Si l'ancrage de l'auteur est fondamentalement historico-artistique, comme le témoigne la richesse des illustrations composées de cartes, mappemondes mais aussi d'une foison d’œuvres d'art contemporaines, avec une attention particulière au Land Art, une étude soignée est consacrée à la sémiologie de l'imagination à ne pas placer en opposition avec le savoir (chap. Ier) et à celle des types d'imaginaire – profane et sacré qui se sont alternés dans l'Histoire (chap. II). Une telle étude permet de réfuter l'idée simpliste que l'étrangeté voire les excentricités des cartes anciennes, en particulier médiévales – comme celle de placer en haut de la page l'Orient au lieu du Septentrion – seraient dues à un savoir géographique imparfait ou à une prédilection pour les récits fabuleux au détriment d'une cartographie scientifique rigoureuse.
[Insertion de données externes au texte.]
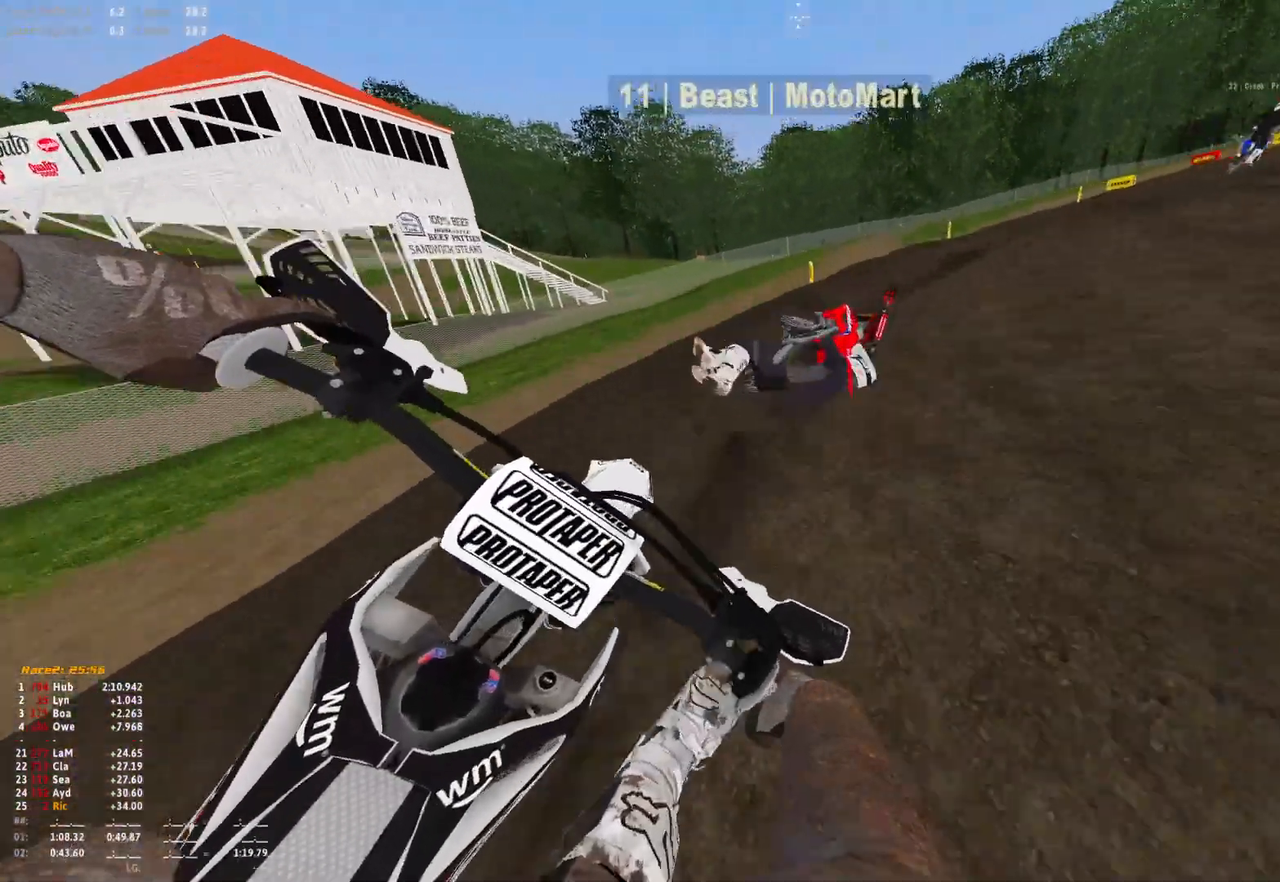
{"buttons": [], "left_stick": "center", "right_stick": "center", "events": [[33, "right_stick", "down"], [67, "left_stick", "center"], [167, "R1", "up"], [300, "right_stick", "center"]]}
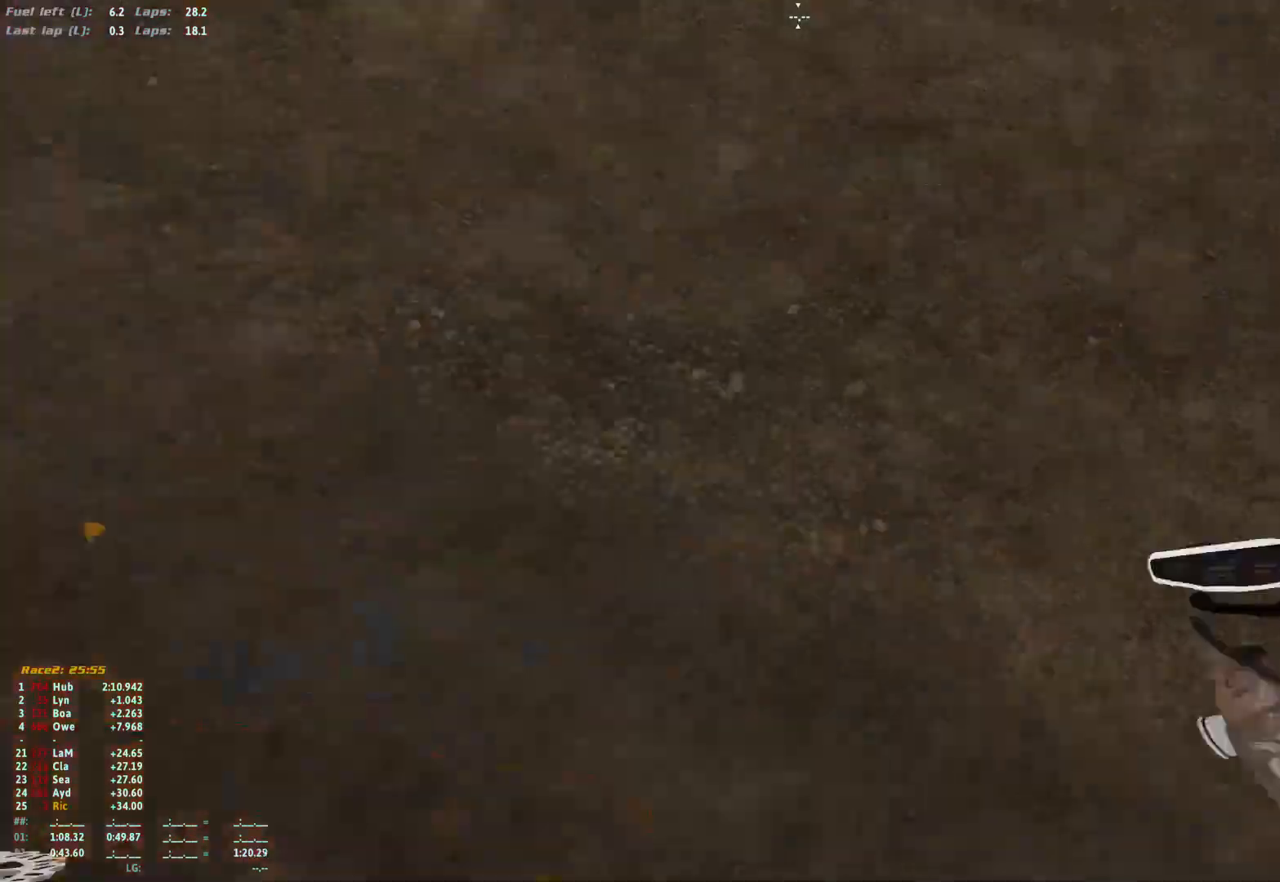
{"buttons": [], "left_stick": "center", "right_stick": "center", "events": []}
En vérité, il est démontré que des présupposés conscients ou inconscients sont toujours à l’œuvre lors de la production d'une carte, reflétés par les codes sémiotiques en vigueur. La dimension imaginaire comme mode d'appréhension de l'espace intervient donc toujours et dans l'ensemble des « éléments constitutifs » d'une carte (chap. III) : le cadre constructif, les lignes de mesure et d'orientation, les lignes d'intensité et de rythme, les projections et même l'échelle – à même de rendre apparent ou d'occulter tel ou tel autre phénomène. Enfin, un long chap. terminal (IV) porte l'intitulé suggestif de « Figurations » qui laisse présager l'amplitude de l'esthétique dans les conventions et les codifications des cartes, et qui de surcroît offre une variété inattendue d’œuvres figuratives et même littéraires que l'on n'associe pas de prime abord à la géographie, comme les travaux sur l'espace « psychogéographique » de l'Internationale situationniste et à l'instar de tout ce qui, dans les siècles, relève des différents types de cartes mnémoniques. Ce chap. « Figurations » est lui-même divisé en quatre sous-parties : A. Figurations de l'infigurable ; B. Les limites des mondes connus ; C. L'espace comme figure du temps ; D. Indicateurs, traces et sismographes du corps en mouvement. La conclusion : « Pour ne pas finir : L'Orange céléste : l'imaginaire en suspension » ouvre sur des considérations plus explicitement politiques de l'imaginaire cartographique, s'appuyant notamment sur la réflexion de Cornélius Castoriadis à qui est dû le concept d'« ordre du monde » élaboré et défini par chaque société.
La variété des sources convoquées, l'évidence de la démonstration d'une thèse pourtant inattendue, la richesse de l'information présentée de manière réjouissante bien qu'exigeante ainsi que les illustrations rendent cette lecture très agréable même pour un lecteur profane en esthétique, en épistémologie et en sémiologie. Personnellement, j'ai cru comprendre certaines raisons qui justifient la fascination, l'attraction hypnotique que les cartes de géographie ont toujours exercé sur moi et sur plusieurs de mes proches.



Cit. :

1. « Le monde connu s'étend partout : tout est plein, semblent dire les cartes. Plein de quoi ? De mots et d'images, plein de représentations. Mais des mots et des images peuvent-ils faire un monde ? Est-ce que cela suffit pour en faire un ?
Un monde, qu'est-ce que c'est ? Disons, pour faire simple, que c'est une 'totalité', et pas une simple juxtaposition de choses ; c'est un ensemble organisé doué d'un sens. Celui-ci n'est pas comme une chose parmi les choses ou comme une simple qualité, une couleur, par exemple. Le sens n'est ni une chose ni dans les choses : il leur est donné précisément parce qu'il leur manque. Mais, en le leur donnant, on le récupère aussi au milieu d'elles. Telle est son 'invention'. Ce sens peut être artistique, éthique, épistémologique ou religieux : il requiert à chaque fois une activité particulière de l'esprit qui met en jeu la raison, la sensibilité mais aussi l'imagination sur un plan individuel et collectif. » (p. 28)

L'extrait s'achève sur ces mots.